In Scott’s (Holmes Redux, 1997) thriller, a U.S. Marine Corps Reserve regiment mounts a raid to recover six stolen Russian thermonuclear warheads.
In 2017, Dr. Mike McGregor and police detective Kelli Moore have a meet-cute in the University of Michigan hospital, where McGregor’s stitching up a suspect who made the mistake of resisting arrest. Moore finds him to be an “interesting guy, but kind of a nerd”; however, she’s more intrigued later, when she learns that he was awarded a Navy Cross for extraordinary heroism and a Purple Heart. (She’s a captain in the Marine reserves, herself.) Who the hell is this guy? she wonders. He’s a former Marine lieutenant commander who distinguished himself during a covert operation in Syria in 2005 that went awry.

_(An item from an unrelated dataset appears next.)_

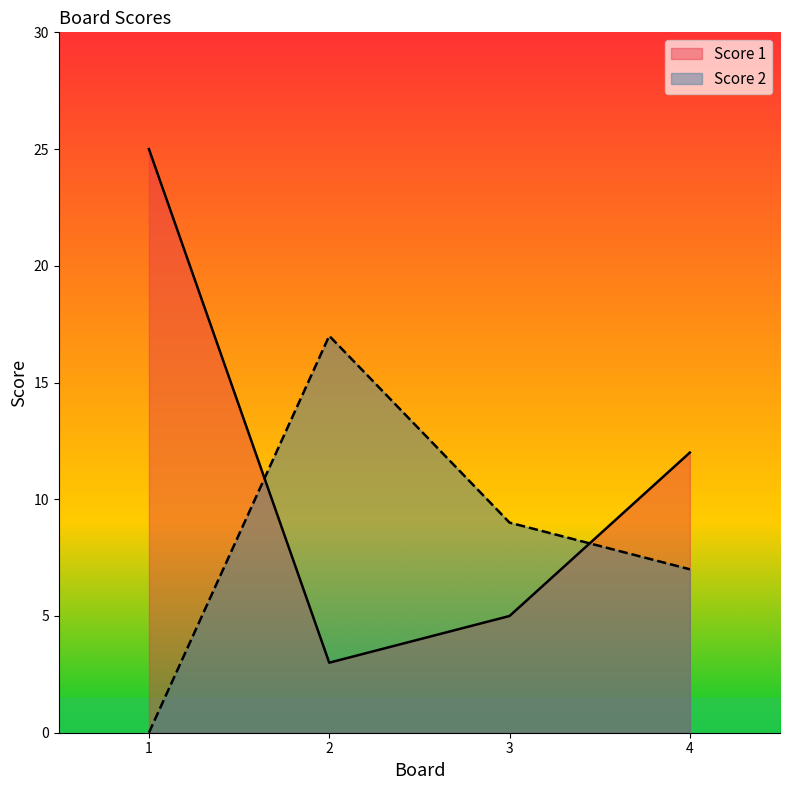

Rank the series at 4 from lowest to highest value.

Score 2, Score 1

A superior, Joe Castelli, said that McGregor was “insubordinate” and “had assumed command under highly questionable circumstances,” but in the process, McGregor saved his life, as well as two others’. In the present day, McGregor becomes part of a team assigned to locate and recover nuclear warheads, stolen by a Russian admiral and his nephew and bound for Yemeni warlord Abdullah Nazer. Also on McGregor’s team: Castelli and Moore. Scott, a retired Navy medical reserve officer, writes authoritatively about military protocol and technology, and he etches nuanced portrayals of the mission team’s players. In the midst of this thriller, he offers a fine exploration of the concept of leadership; at one pivotal point, for instance, Castelli wrestles with direct orders to abandon 26 soldiers and Marines, almost all of them wounded. One veteran officer insists, “The 1/7 does not leave people behind,” but another counters, “Just because we don’t know the reasons behind our orders doesn’t mean they aren’t valid, or that we can just ignore them.” Also admirable are Scott’s portrayals of the formidable women on the team: “You need us,” Moore says. “We are as close as you’re going to get to a cohesive fighting unit. And we’re a lot tougher than you think.”
A military tale that will excite armchair warriors.